Une fonctionnaire de 32 ans, employée aux finances publiques, a été mise en examen et placée en détention pour avoir transmis des informations confidentielles à des détenus influents. Elle est soupçonnée d’avoir facilité l’organisation d’exactions depuis la prison. L’affaire prend racine dans une violente agression survenue en septembre 2024 à Montreuil. Trois individus avaient frappé à son domicile un surveillant pénitentiaire affecté au quartier d’isolement de la maison d’arrêt de la Santé. La victime, visiblement ciblée pour ses fonctions et ses récentes saisies de téléphones portables, avait été rouée de coups sous les yeux de sa compagne. Rapidement, les enquêteurs du service départemental de la police judiciaire de Seine-Saint-Denis ont identifié plusieurs jeunes exécutants présumés, dont un mineur et une conductrice, elle aussi mineure, qui aurait véhiculé le groupe dans une Audi.

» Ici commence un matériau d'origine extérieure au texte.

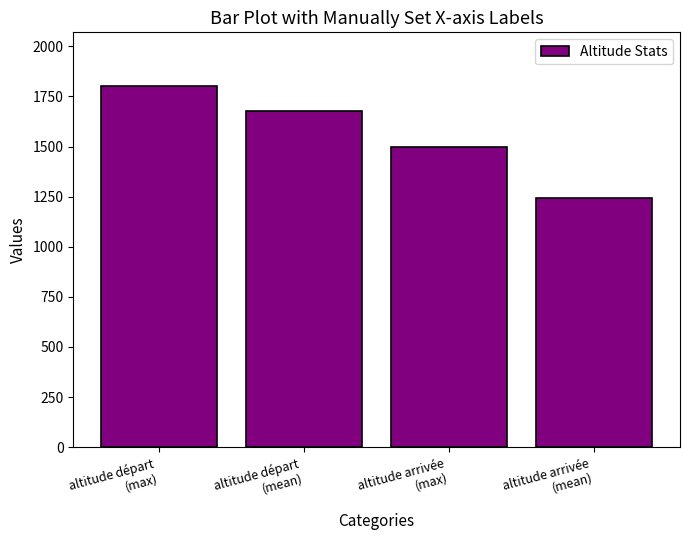

List the labels in order of value, smallest first.

altitude arrivée
(mean), altitude arrivée
(max), altitude départ
(mean), altitude départ
(max)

Une adresse obtenue via une fuite administrative

L’interrogation centrale des enquêteurs portait sur la façon dont l’adresse personnelle du surveillant avait pu être obtenue. Un signalement du ministère de l’Économie a alors attiré leur attention : une agente des impôts, Ghalia C., aurait consulté sans justification professionnelle la fiche du surveillant agressé dans la base de données fiscale. D’autres noms, également victimes récentes de cambriolages violents, figuraient dans son historique de recherche, tout comme ceux de certaines personnalités. Interpellée en début de semaine, Ghalia C. a été placée en garde à vue sur commission rogatoire. Elle a choisi de garder le silence et a refusé de communiquer le mot de passe de son téléphone. Elle a depuis été mise en examen pour association de malfaiteurs, entre autres chefs, et écrouée, conformément aux réquisitions du parquet de Bobigny.

L’ombre des détenus du quartier d’isolement

Les investigations actuelles tendent à établir des liens entre les informations extraites frauduleusement et un ou plusieurs détenus influents incarcérés à l’isolement à la maison d’arrêt de la Santé. Ces prisonniers, malgré les mesures de sécurité censées les isoler de l’extérieur, continueraient à diriger des activités criminelles grâce à des téléphones portables clandestins. Parmi les pistes envisagées figure l’hypothèse d’un contrat commandité depuis la cellule d’un détenu pour intimider le personnel pénitentiaire. Les enquêteurs cherchent à établir si la fonctionnaire a agi pour de l’argent, sous pression ou par fascination. L’enquête, toujours en cours, vise désormais à remonter jusqu’aux commanditaires, dans un contexte où les liens entre milieux criminels et failles administratives deviennent un sujet de préoccupation croissante.